In Pismo Beach, the California drought now has a direct effect on development. The city council declared a building moratorium in December of 2105.
The three tiered moratorium is a response to reports the state may only be able to allocate 10 percent of normal water allocations to municipalities in 2016. Pismo Beach received 23 percent of its water allocation from the state in 2015, with the remainder coming from San Luis Obispo County. If the county cannot make up the difference in 2016, the city will have a total water supply of approximately 1336.8 acre-feet.
With this possibility in mind, the council voted to immediately trigger the moratorium’s first tier. All building permit applications for vacant lots are suspended. Redevelopment or changes to buildings on existing properties can be approved, but only if the applicant proves the building’s new water usage will be equal or less than its monthly usage in the year before the tier was triggered.
If the water supply falls to less than 1,130 acre-feet, tier two of the moratorium goes into effect. Under tier two, existing permits will continue to be processed. New applications to develop existing property will need to prove the changes will reduce monthly water usage by at least 15 percent.
The third and final tier only goes into effect should water supplies fall to 850 acre-feet or lower. Under tier three rules, changes and development of existing buildings will only be approved if the changes lower monthly water usage by 30 percent. All municipal irrigation will be banned, expect when otherwise directed by city council.
Once a tier is enacted, city council will review whether or not it stays in effect once a month. The moratorium was initially drafted in May of 2015, but was not ratified then as council members were concerned such restrictions could hinder Pismo Beach’s economic growth.
Chances are, council members were right. Building moratoriums will interfere with economic growth, but these are increasingly desperate times for water-hungry California. At present, water conservation trumps almost any other consideration for a municipality, and indeed, for individuals.
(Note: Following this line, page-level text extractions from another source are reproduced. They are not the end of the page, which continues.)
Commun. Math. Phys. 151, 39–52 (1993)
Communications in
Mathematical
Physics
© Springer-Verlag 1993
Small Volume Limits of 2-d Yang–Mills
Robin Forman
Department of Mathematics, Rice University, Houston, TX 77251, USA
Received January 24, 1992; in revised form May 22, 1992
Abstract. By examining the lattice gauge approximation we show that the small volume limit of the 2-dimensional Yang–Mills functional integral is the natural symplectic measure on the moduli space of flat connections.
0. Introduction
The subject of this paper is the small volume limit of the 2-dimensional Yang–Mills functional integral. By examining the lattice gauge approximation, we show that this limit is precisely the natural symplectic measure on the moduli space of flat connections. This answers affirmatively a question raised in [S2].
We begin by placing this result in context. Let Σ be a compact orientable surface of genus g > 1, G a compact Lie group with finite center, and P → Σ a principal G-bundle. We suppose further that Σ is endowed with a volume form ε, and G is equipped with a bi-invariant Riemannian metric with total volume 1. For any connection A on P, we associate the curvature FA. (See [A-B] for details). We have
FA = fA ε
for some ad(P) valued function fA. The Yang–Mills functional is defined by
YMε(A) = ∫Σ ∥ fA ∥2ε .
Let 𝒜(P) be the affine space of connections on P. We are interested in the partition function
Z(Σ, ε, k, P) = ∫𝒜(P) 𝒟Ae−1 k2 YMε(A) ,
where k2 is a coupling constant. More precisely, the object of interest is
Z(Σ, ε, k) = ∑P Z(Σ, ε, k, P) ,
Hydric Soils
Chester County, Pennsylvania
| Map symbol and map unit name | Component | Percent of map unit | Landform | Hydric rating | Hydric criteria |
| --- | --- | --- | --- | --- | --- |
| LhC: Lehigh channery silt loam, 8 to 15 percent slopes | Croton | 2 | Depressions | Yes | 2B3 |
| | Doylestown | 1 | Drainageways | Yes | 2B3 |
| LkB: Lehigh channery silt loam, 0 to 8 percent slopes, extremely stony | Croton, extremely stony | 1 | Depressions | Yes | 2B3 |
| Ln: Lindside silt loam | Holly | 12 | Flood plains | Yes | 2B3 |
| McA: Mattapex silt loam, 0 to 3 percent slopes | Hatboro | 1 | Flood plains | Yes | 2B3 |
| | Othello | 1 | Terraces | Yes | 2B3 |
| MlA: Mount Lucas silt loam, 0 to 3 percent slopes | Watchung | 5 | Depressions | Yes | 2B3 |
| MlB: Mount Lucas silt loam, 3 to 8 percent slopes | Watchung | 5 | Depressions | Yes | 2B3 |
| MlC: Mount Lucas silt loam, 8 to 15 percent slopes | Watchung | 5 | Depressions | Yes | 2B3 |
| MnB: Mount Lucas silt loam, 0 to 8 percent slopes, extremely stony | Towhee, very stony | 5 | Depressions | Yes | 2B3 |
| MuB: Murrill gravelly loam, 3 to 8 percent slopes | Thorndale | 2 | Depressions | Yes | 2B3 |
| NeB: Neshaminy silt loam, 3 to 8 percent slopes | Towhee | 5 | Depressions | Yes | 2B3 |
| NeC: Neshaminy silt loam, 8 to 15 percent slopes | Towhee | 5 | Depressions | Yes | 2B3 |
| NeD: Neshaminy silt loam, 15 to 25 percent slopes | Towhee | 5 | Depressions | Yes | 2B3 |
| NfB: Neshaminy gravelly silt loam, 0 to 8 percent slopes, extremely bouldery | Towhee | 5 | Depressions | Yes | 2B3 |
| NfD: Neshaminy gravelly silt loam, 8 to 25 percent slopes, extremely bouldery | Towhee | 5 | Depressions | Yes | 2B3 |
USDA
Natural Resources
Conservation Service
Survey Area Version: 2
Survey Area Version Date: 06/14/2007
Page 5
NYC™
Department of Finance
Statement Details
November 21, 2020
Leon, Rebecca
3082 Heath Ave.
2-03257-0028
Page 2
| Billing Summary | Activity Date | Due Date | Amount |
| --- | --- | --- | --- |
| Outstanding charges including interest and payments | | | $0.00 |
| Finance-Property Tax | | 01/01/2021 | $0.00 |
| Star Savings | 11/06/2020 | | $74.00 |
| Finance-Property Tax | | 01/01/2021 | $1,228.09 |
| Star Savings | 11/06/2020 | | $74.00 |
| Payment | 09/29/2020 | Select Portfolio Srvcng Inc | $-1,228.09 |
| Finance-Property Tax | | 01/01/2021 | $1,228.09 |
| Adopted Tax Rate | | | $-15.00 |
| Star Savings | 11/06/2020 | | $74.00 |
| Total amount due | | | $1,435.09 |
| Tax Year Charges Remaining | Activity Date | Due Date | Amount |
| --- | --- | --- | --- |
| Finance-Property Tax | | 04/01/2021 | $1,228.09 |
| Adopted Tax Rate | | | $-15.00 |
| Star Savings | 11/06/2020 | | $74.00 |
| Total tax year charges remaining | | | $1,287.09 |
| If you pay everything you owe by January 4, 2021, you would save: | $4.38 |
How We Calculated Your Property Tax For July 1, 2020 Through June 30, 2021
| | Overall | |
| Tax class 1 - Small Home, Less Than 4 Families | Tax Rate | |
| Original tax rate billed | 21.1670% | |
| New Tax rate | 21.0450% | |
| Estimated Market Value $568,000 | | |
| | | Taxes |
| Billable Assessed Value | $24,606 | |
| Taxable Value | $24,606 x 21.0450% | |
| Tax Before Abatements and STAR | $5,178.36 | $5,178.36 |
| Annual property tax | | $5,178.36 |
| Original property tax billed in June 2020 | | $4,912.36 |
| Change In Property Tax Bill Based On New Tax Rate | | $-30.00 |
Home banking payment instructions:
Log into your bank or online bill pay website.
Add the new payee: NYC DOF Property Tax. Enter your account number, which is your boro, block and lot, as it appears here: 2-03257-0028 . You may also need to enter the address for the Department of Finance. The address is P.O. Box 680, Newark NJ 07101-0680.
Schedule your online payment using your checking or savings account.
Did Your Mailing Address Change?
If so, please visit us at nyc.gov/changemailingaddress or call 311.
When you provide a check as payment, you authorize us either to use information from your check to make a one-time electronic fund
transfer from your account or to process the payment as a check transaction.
Californians really deserve a break. Over the last few years they’re replaced green lawns with drought-resistant plants. They’ve shortened their showers and switched to low-flush toilets. They’ve installed salt-free water softeners in place of water-guzzling salt-based models, fixed leaky pipes, and hoped desperately for rain and snow. It’s all helped, but it seems like Pismo Beach, and the state at large, is going to have to endure this drought for some time to come.